The Method: The data is in pretty good shape. The goal of the release was to make a strong research dataset available to the public, as that can be a rare thing to find. In that I believe they succeeded. The steps taken prior to modeling are as follows:

  • Identify the top 300 most responded to questions

    As I mentioned earlier, there were 2500+ questions included in the dataset. While most of the questions are interesting in their own right, many are so sparsely responded to that their inclusion will do more harm than good. I’m interested in dense data as I won’t be inferring any NaN values. Thus the set will be filtered down to the top 200 most answered questions.

  • Separate into binary categories

    In order to get the best performance from the classification algo’s each possible response to a question will need to be it’s own column. Questions have between two and four response options. Responses can be ordinal or nominal depending upon the question. The get_dummies() function within pandas does a great job of splitting the questions up into the correct format.

  • Pick a question

    First I identified a question that I wanted to predict. Once that was known, I ran a logistic regression model on that question against the entire dataset, and looked at the resulting coefficients. The strongest coefficients were recorded, and the model was re-run, not only did this generally improve performance, it gave me a pool of questions that I could use for future predictions.

  • Repeat

    I went through this process for 15 questions that seemed like interesting categories to predict. I selected 8 that ultimately performed the best with the 20 questions that I wanted to use as input variables. Further testing may well prove that there are other categories that are effectively predicted by these 20 questions.

  • Combine

    In the end the application uses a unique logistic regression model for each prediction. These models are combined to run seamlessly together in a flask app that allows the user to play around with the questions to see how the input changes the predictions.

The prediction categories

The probability that the particular category applies to you is returned upon filling out the questionnaire.

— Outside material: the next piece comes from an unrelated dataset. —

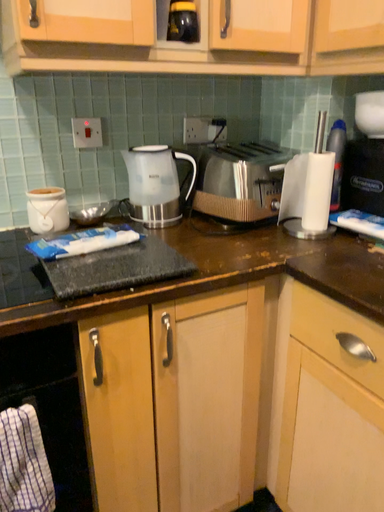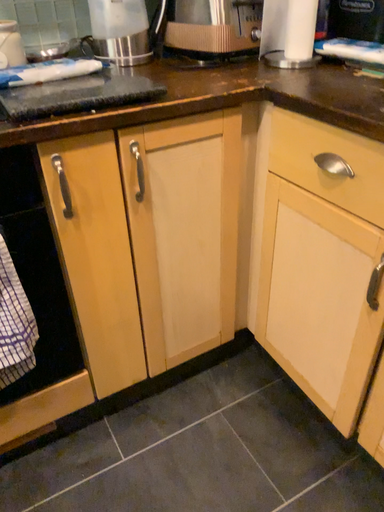
Question: Which way did the camera rotate in the video?

Choices:
 (A) rotated downward
 (B) rotated upward

Answer: (A)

  • Are you male or female?
  • Is art important to you?
  • Have you tried drugs harder than pot?
  • Do you google someone before the first date?
  • Are you open to the idea of an open relationship?
  • Do you spend more money on clothes or food?
  • Will you date someone that keeps a gun in the house?
  • Were you picked on a lot in school?

Additionally the app provides some interesting interactive visualizations here are a few static examples:

image

image

image

Conclusions

Ultimately I’d say this was a success. One of the main arguments for releasing this dataset was that high quality data for social science research is especially difficult to come by, and that releasing the data allows for future research on questions that may be inconceivable when the data was collected. With this I agree. Social science is an incredibly interesting field. Human beings are complex creatures, and the advent of new tools and methods has made studying the decision making process more accessible than ever, which I believe this exercise has shown. Classification in this context is an interesting path of study, and having only scratched the surface of what’s possible It’s very exciting to think about alternate exploration vectors.

Further areas of research
Seeing as my background is in fraud prevention, Something I thought about almost immediately is lies. as sad as that may sound, think of it like this: When someone is composing a profile for a dataset, they have an incentive to make themselves appear as attractive as possible. Now I’m not saying everybody lies. Most people are honest most of the time. But I would hypothesize existence of evidence hidden within the data that would suggest a “when in doubt, what answer makes me look better” approach. The challenge with this is the lack of ground truth. Given more data, say user logs relating to browsing history, profile edits, messaging history etc. I believe this could be more accurately separated out, and an “honesty index” of sorts could be calculated. I’d speculate this would make for stronger matches if incorporated into the matching algorithm…
Dear dating apps the world over, as of publication, I’m eminently employable!